TAREFAS
(a) Segundo o trecho sobre o discurso politicamente correto, qual é o título do vídeo que chegou ao Facebook do autor?
(b) Transcreva do trecho sobre o discurso politicamente correto a passagem que começa em "De uns tempos" e segue até "o respeitoso silêncio.".

TRECHO DO TEXTO
De uns tempos pra cá, no entanto, o discurso politicamente correto parece ter perdido um pouco a noção do que é lutar pelos direitos das minorias e o que é ver cabelo em ovo. E proibir o cabelo no ovo. Porque o cabelo desrespeita os direitos do ovo. A ovacidade calva do ovo. Numa sociedade que estigmatiza os que não têm cabelo. Principalmente as mulheres sem cabelo. Aliás, antes de discutir o cabelo no ovo, temos que discutir o artigo o. Chamemos de x  ovx. Chamemxs de x  ovx. Não, não chamemos de nada, porque chamar o ovo de ovo já é impor a ele uma existência de ovo, com todas as conotações sociais que a ideia de ovo traz. E se o ovo quiser ser um dado? Ou uma nuvem? Diante do ovo, resta a nós que não somos ovo apenas o respeitoso silêncio.

O último cabelo em ovo a que tive acesso foi um vídeo chamado Fantasias para não usar neste Carnaval, que veio encalhar na curva de rio sujo que é o meu Facebook. Quando comecei a assisti-lo, achei que era uma sátira feita por algum grupo de direita. Algum Porta dos Fundos do MBL. Mas, pro meu espanto, era a sério.

Homem vestido de mulher: por que está errado? Além da ideia ser machista e desrespeitar as mulheres, ela também é preconceituosa contra as pessoas trans e apenas reforça os estereótipos de gênero. Índio ou índia. Ela pega uma (sic) cultura ampla e diversa e a constrói de forma estereotipada e generalizada. De que adianta usar um cocar para curtir um bloco de Carnaval quando a população indígena é vítima de genocídio?. Não vou brindá-los com a exegese das fantasias de cigano ou muçulmano. O Google tá aí.

LINHAS
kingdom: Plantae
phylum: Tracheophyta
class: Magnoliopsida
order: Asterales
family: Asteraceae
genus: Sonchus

* * *

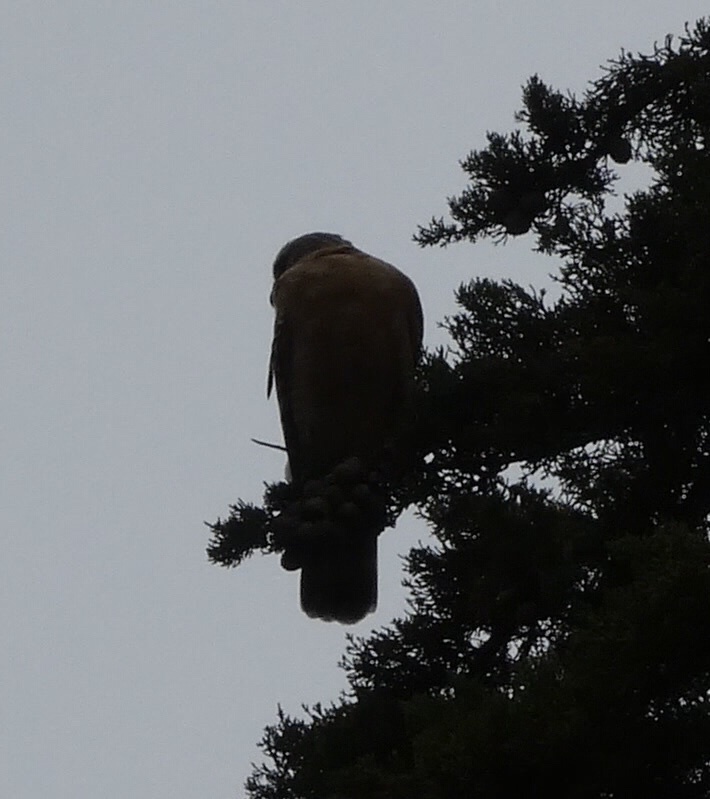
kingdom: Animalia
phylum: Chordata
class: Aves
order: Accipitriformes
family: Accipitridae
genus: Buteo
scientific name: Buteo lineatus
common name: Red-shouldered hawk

--

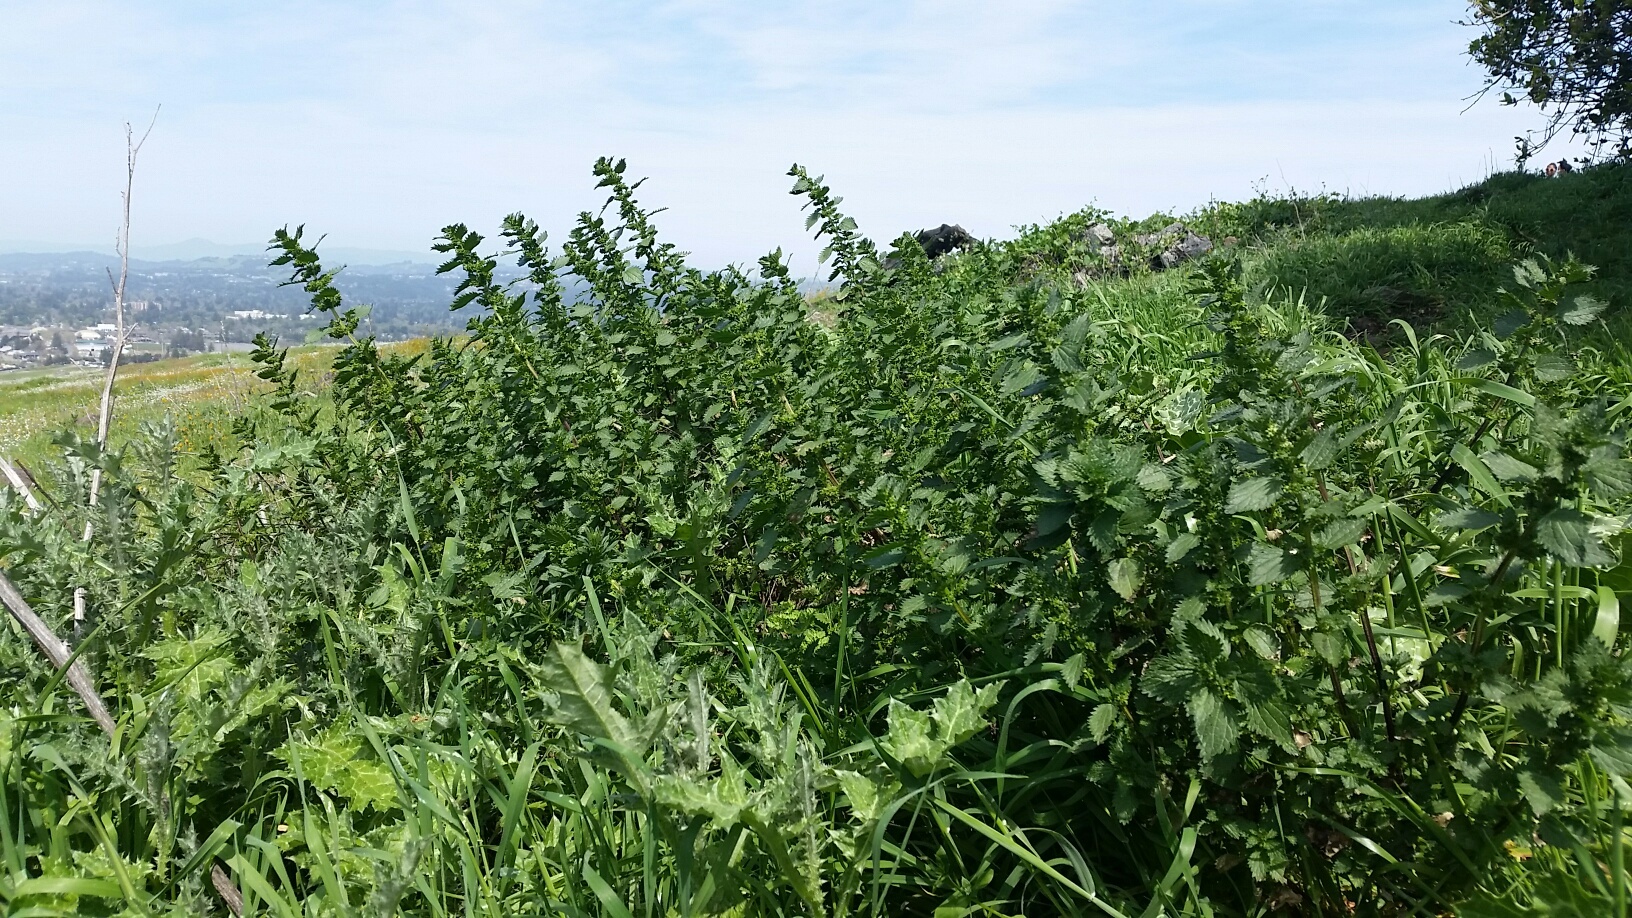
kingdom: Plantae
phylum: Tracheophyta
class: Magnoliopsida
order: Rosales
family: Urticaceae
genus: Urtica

RESPOSTAS POR TAREFA
(a) Fantasias para não usar neste Carnaval

(b)
De uns tempos pra cá, no entanto, o discurso politicamente correto parece ter perdido um pouco a noção do que é lutar pelos direitos das minorias e o que é ver cabelo em ovo. E proibir o cabelo no ovo. Porque o cabelo desrespeita os direitos do ovo. A ovacidade calva do ovo. Numa sociedade que estigmatiza os que não têm cabelo. Principalmente as mulheres sem cabelo. Aliás, antes de discutir o cabelo no ovo, temos que discutir o artigo o. Chamemos de x  ovx. Chamemxs de x  ovx. Não, não chamemos de nada, porque chamar o ovo de ovo já é impor a ele uma existência de ovo, com todas as conotações sociais que a ideia de ovo traz. E se o ovo quiser ser um dado? Ou uma nuvem? Diante do ovo, resta a nós que não somos ovo apenas o respeitoso silêncio.